● What you need to do: Print, without alteration, the lines that extend from the one holding "armchair: present [540,376,648,511]" to the final line of the listing below.
++++++++++++++++++++
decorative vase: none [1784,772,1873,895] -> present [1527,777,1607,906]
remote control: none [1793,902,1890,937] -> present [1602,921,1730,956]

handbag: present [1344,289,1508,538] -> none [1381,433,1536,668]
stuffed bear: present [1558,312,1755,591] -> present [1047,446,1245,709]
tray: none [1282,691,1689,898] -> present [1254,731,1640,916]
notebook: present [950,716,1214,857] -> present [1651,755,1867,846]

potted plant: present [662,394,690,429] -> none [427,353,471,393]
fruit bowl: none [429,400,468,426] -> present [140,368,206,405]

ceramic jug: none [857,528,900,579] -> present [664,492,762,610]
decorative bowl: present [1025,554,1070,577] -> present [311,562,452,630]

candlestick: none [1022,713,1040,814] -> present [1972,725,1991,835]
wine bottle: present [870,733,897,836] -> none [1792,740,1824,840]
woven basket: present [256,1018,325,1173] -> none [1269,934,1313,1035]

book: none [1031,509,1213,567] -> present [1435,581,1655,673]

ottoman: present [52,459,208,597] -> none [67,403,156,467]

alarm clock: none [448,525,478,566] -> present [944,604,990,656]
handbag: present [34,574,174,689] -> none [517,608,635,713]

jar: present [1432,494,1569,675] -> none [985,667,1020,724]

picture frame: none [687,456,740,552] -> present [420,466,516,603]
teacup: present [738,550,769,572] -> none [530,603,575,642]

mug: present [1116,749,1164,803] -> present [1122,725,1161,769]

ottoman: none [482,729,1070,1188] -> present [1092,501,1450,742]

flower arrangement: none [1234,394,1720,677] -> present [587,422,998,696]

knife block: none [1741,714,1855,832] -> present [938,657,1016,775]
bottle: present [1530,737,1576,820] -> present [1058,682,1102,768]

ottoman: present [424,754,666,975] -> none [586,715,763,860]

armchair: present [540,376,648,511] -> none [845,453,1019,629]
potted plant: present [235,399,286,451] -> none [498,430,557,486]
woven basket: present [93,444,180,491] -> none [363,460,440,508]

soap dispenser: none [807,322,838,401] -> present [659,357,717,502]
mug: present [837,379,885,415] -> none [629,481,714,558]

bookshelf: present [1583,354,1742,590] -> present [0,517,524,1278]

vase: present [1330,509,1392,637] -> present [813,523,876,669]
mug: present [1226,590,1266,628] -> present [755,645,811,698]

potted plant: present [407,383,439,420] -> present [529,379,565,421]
++++++++++++++++++++
● Solution:
armchair: present [540,376,648,511] -> none [845,453,1019,629]
potted plant: present [235,399,286,451] -> none [498,430,557,486]
woven basket: present [93,444,180,491] -> none [363,460,440,508]

soap dispenser: none [807,322,838,401] -> present [659,357,717,502]
mug: present [837,379,885,415] -> none [629,481,714,558]

bookshelf: present [1583,354,1742,590] -> present [0,517,524,1278]

vase: present [1330,509,1392,637] -> present [813,523,876,669]
mug: present [1226,590,1266,628] -> present [755,645,811,698]

potted plant: present [407,383,439,420] -> present [529,379,565,421]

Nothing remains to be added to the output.